Beware of the beam in your own eye! Be aware of the danger of hypocrisy. Jesus uses graphic imagery of objects in your eye. It’s not that this adds much new content to what he has said, but it brings the point home. Imagine a “mote” (sliver, or speck of sawdust—whatever it is, it probably feels as big as a football) in someone else’s eye. You’re telling your brother, “Hold it! Let me pull out that sliver!” Meanwhile you ignore the beam in your eye. (This is not just a plank or 2×4, it is a major rafter, floor beam, or even a log!) While the imagery gets impossible if you try to take it literally, Jesus makes an effective point.
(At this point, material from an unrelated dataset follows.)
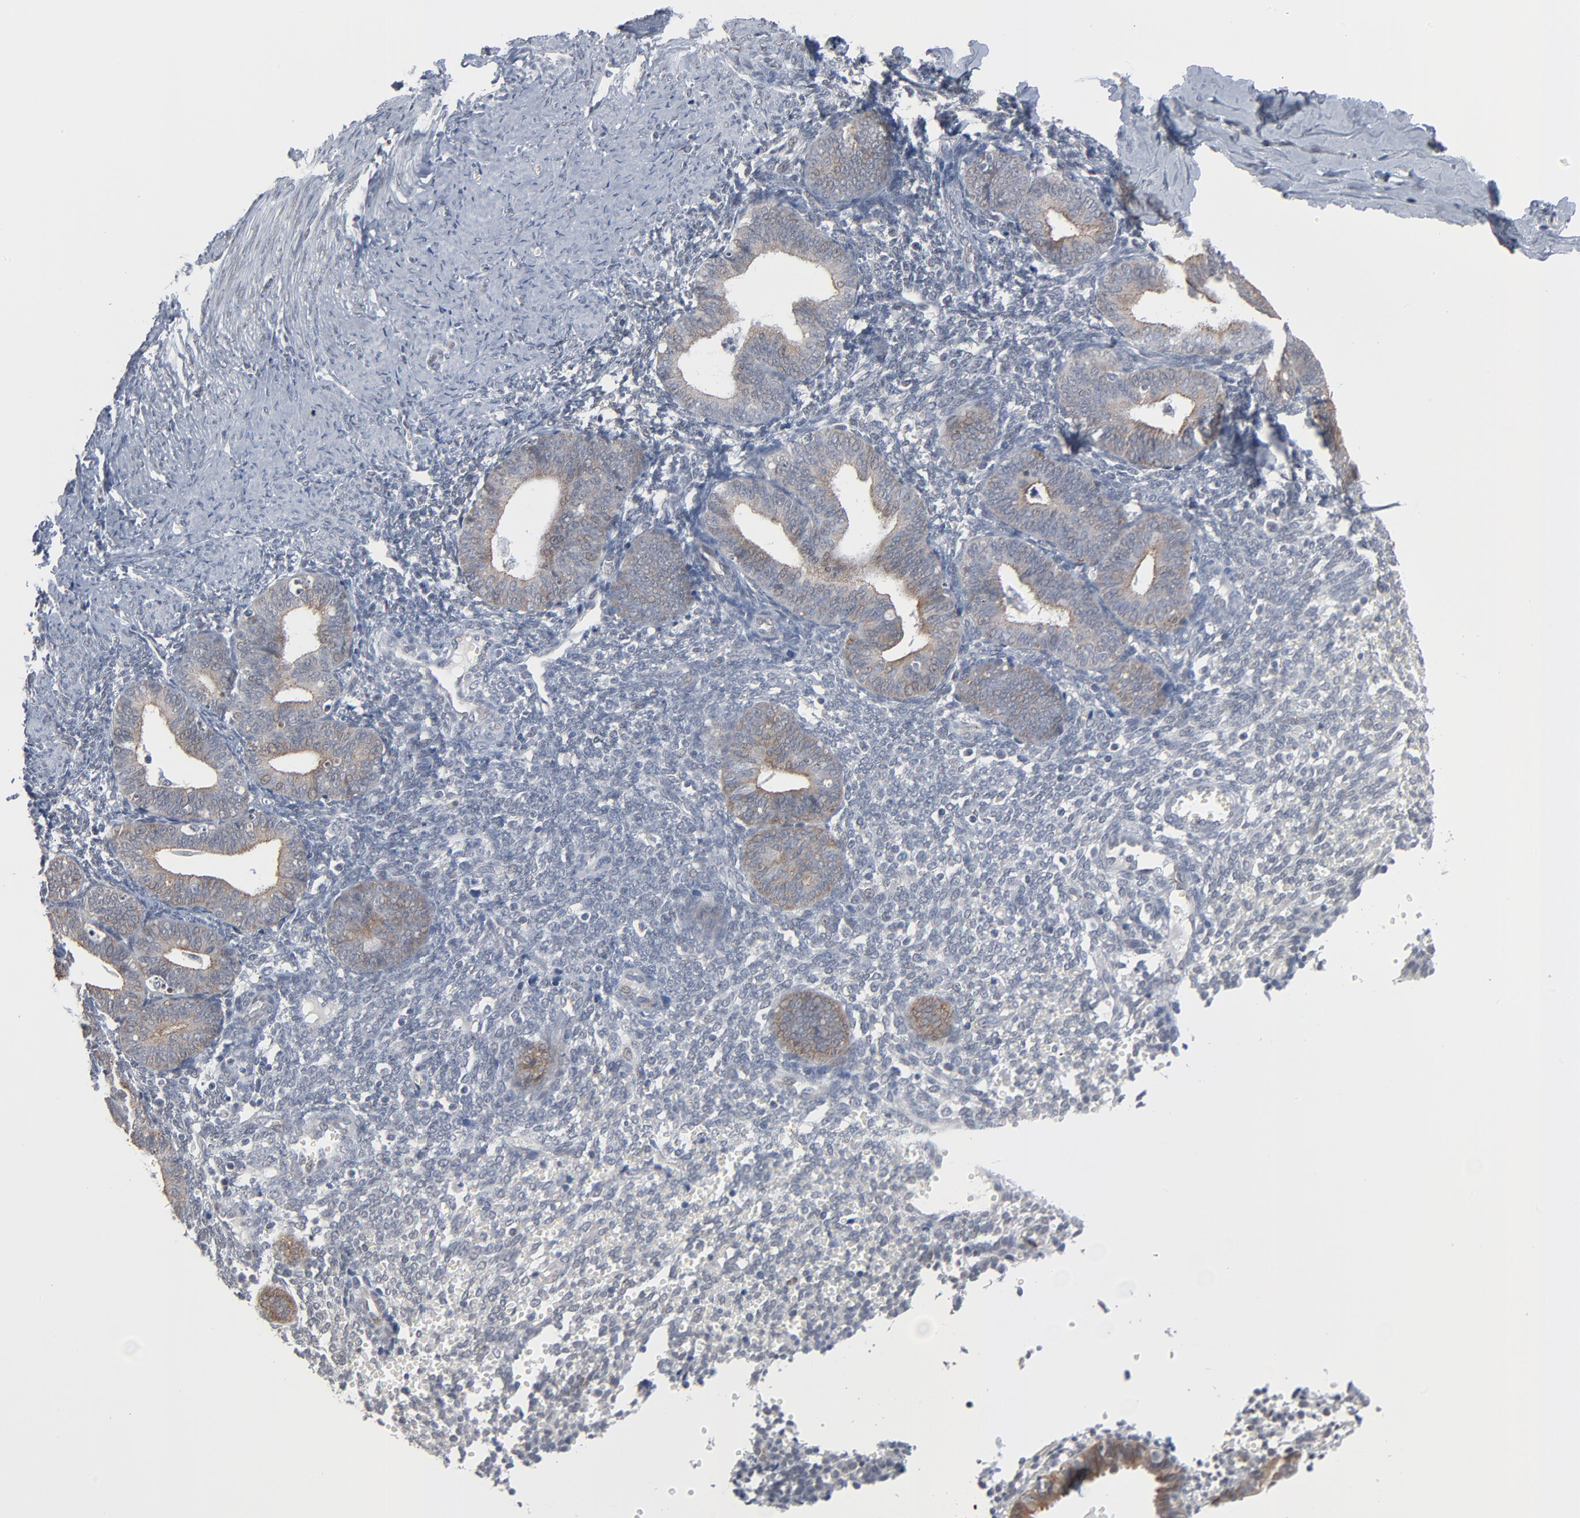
{"staining": {"intensity": "negative", "quantity": "none", "location": "none"}, "tissue": "endometrium", "cell_type": "Cells in endometrial stroma", "image_type": "normal", "snomed": [{"axis": "morphology", "description": "Normal tissue, NOS"}, {"axis": "topography", "description": "Endometrium"}], "caption": "Protein analysis of normal endometrium displays no significant expression in cells in endometrial stroma. The staining is performed using DAB (3,3'-diaminobenzidine) brown chromogen with nuclei counter-stained in using hematoxylin.", "gene": "ITPR3", "patient": {"sex": "female", "age": 61}}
This attitude reflects hypocrisy, and Jesus doesn’t hesitate to call it that. And he is not just targeting the “safe” Pharisees. He wants you to wake up to the hypocrite in each of you. It’s a sin that all Christians have to struggle against. You’d think twice about consulting an eye specialist whose own vision was impaired by a beam in his eye. Beware of being a self-centered “I” specialist, who is quick to criticize others, while remaining blissfully unaware of your own failures.
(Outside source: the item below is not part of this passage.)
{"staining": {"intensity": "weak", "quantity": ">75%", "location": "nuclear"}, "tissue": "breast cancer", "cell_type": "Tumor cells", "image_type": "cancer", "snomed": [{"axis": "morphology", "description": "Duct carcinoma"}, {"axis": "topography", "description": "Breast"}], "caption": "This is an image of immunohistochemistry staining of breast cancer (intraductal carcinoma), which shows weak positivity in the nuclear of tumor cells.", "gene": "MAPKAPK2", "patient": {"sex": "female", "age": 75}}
Trust the righteous Judge to remove the beam from your eye. Jesus’s solution sounds obvious. Get rid of the beam in your eye before you concentrate on the handicaps of others. But isn’t Jesus asking the impossible? You can’t do eye surgery on someone else, how can you operate on your own major problem? It’s like Jesus telling Nicodemus that he has to be born again, or Ezekiel preaching to dry bones. Jesus’ point is that your situation is beyond your remedy. There is no do-it-yourself procedure for operating on beams in eyes. But what you cannot do yourself, what is contrary to human inclination and desire, God does do for the citizens of his kingdom. The Father sent his Son as the one who would be filled with the Spirit, and who would judge righteously. He will execute perfect judgment at the end of the age. That is one reason you don’t have to be hyper-critical or try to correct all wrongs. The day will come when Christ will set all things straight. The Messiah also came bearing the sins as he offered himself as the perfect sacrifice. He redeems you from self-centered idolatry to a life of humble, obedient service. He sends that same Spirit who equipped him for his work to change your life. The Lord cuts through your hypocrisy. He clarifies your sight. He makes you able to focus, not on your brother’s splinters, but on the beams which formed the cross. The solution to the problem of self-centered hypocrisy lies in the perfect work of the sinless Son of God, who gave himself as your Savior. Among the sins for which he died was the sin of pride, the focus on “I” that so easily tempts you. The redemptive work of the Lord involves not a make-do surgical operation, but a resurrection from the dead, a new life that flows from him.
How you see yourself compared to others is not nearly as important as recognizing your own natural self-centeredness—provided you flee to the only One who can remedy the situation.